We went on two dates, and met up twice outside of that, and I never tried to kiss her. It's not that I didn't want to, and I was only minimally intimidated. The big thing is--err, was--she is absolutely gorgeous, but I liked her for so much more than that. The last thing I wanted to do was to be confused for a guy who's only into her for her looks, or there to quickly woo her. And I thought, perhaps, she would appreciate the change-of-pace. But, I guess a girl doesn't mind if she's into you?

 

Now my friends told me that when she invited me out on a long, secluded walk with her at sunset, that she was probably wanting me to kiss her at least. Think that's so?

 

But, having missed nine-tenths of countless opportunities, would that offend her or something?

 

I feel so confused. It's just been very difficult to move on.

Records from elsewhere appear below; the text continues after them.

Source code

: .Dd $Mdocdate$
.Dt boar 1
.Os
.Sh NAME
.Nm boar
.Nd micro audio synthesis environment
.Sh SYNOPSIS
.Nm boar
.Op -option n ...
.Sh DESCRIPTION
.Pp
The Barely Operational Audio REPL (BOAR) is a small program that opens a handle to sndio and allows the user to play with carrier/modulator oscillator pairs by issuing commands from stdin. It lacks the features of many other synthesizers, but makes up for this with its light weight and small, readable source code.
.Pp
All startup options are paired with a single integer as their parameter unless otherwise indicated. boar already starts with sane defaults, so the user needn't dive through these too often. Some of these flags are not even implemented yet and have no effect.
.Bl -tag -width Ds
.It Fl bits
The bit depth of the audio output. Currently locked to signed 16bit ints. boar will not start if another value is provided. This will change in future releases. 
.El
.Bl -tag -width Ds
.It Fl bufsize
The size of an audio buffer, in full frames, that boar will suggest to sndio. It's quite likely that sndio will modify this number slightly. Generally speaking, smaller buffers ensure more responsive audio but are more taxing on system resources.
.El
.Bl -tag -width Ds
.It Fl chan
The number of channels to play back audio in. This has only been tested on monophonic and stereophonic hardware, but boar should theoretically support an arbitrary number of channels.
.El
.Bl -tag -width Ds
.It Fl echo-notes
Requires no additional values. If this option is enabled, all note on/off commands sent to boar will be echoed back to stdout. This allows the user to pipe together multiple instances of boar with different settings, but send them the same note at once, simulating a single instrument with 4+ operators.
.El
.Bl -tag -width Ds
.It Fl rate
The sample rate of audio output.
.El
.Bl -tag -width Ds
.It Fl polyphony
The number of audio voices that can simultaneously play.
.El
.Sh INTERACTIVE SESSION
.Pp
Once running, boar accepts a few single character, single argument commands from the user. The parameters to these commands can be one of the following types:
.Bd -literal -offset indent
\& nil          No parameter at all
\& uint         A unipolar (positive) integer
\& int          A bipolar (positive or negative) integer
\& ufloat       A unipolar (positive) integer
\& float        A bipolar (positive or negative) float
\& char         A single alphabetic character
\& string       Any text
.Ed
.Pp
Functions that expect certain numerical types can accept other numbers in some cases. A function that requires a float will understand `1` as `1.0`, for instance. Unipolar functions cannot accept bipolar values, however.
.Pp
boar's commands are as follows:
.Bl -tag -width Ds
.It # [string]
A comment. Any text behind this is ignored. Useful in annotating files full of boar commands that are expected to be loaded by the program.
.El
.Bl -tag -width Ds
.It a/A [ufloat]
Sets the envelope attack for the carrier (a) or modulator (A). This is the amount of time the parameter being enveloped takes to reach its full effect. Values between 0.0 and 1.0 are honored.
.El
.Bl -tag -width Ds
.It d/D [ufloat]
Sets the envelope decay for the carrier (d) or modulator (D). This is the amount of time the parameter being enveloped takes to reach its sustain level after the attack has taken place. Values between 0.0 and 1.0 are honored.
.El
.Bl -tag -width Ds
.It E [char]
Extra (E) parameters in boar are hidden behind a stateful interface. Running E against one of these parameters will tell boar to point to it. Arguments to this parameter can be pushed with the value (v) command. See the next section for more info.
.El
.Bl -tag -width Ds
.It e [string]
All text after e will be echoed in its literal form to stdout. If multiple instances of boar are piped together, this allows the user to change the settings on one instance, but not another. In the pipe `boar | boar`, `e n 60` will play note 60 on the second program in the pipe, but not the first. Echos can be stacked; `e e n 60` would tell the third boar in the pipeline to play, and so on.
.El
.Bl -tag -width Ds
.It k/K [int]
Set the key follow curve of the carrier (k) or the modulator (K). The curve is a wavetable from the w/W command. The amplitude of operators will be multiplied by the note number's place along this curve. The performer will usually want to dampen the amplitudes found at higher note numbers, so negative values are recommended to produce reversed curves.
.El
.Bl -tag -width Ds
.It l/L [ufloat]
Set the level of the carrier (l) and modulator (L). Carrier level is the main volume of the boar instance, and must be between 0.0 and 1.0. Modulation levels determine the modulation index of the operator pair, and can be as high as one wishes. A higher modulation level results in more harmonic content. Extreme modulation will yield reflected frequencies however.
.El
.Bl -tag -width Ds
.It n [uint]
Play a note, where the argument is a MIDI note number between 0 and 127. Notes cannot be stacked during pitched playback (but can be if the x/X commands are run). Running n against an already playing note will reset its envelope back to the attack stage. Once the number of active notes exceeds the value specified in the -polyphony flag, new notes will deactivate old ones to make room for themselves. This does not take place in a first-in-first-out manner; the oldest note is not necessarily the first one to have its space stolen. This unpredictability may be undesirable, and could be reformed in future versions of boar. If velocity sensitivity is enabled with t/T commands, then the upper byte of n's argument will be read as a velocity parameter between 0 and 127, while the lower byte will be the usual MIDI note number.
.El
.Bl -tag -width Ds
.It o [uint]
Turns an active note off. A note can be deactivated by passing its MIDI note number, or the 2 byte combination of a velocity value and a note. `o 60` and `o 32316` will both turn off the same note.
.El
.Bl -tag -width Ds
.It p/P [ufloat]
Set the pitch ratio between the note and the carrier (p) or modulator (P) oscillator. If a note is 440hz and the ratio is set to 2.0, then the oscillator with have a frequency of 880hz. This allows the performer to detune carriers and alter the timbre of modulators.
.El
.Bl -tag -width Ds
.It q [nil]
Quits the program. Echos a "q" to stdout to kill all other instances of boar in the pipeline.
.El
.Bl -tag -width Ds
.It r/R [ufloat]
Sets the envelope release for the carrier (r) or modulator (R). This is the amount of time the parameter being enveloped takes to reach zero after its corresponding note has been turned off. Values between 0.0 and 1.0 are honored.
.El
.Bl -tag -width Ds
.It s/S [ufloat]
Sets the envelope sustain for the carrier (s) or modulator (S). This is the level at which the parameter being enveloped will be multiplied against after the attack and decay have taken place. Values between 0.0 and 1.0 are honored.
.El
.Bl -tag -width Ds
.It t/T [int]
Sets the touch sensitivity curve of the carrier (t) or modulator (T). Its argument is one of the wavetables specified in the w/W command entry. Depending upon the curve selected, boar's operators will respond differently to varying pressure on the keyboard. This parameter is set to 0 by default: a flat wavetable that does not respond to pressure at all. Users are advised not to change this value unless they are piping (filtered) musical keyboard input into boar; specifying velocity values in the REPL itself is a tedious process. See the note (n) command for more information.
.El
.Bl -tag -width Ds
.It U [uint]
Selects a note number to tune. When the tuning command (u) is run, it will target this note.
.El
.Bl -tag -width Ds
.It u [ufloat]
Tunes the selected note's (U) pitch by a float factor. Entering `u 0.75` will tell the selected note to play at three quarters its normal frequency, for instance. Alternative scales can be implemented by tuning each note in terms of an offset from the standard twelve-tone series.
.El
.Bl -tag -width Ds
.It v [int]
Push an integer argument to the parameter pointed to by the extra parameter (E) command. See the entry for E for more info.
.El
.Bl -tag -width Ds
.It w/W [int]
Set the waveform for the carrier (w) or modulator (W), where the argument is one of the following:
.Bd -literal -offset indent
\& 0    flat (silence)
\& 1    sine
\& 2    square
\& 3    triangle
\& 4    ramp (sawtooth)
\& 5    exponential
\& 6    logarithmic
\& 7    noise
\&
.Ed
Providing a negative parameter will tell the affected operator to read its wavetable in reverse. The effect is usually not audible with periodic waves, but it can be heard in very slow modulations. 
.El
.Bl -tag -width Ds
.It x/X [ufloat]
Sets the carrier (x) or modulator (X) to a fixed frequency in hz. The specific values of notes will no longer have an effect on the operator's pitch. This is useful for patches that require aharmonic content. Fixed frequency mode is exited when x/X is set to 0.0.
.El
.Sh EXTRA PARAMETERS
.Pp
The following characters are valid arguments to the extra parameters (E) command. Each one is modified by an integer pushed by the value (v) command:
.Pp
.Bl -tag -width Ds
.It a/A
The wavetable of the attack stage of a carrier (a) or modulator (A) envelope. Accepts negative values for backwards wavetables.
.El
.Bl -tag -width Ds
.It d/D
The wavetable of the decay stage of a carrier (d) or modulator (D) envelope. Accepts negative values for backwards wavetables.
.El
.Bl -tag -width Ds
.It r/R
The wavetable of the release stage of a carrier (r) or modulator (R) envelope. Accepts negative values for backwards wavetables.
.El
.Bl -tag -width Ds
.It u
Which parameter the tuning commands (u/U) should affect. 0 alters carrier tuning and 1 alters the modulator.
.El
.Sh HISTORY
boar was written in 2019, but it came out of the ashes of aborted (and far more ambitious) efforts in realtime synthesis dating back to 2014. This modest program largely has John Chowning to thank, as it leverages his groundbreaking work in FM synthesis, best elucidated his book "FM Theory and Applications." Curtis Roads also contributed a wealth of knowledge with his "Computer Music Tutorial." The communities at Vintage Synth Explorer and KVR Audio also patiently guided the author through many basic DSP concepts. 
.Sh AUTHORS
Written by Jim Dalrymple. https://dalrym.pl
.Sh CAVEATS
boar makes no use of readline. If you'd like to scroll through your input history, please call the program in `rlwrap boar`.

She seemed perfect--okay, maybe not perfect as we had slightly different tastes and small ambitions here and there, but we aligned so perfectly on all the important issues--and now it seems I was the one to go and botch things up.

 

She wasn't returning my phone calls for a while, and that's why I'm glad she finally did. But, is there anything I can do now to try to rekindle the flame a little?

 

And frankly, I'd rather proceed as just friends to prolong things, as I really like her. I've typically been this way, and I've always believed friendship is the foundation to a good relationship. But, I guess this is a new revelation to me: sometimes being friends just isn't enough for a girl, right? Maybe not everyone thinks the way I do, I guess... And I'm certainly willing to proceed as more than friends, now that I realize that's what she wanted to. I just wish I would have realized this sooner.

 

But Zack, thank you. At the very least, I'll work on being a little more pro-active in future endeavors, if this doesn't work out.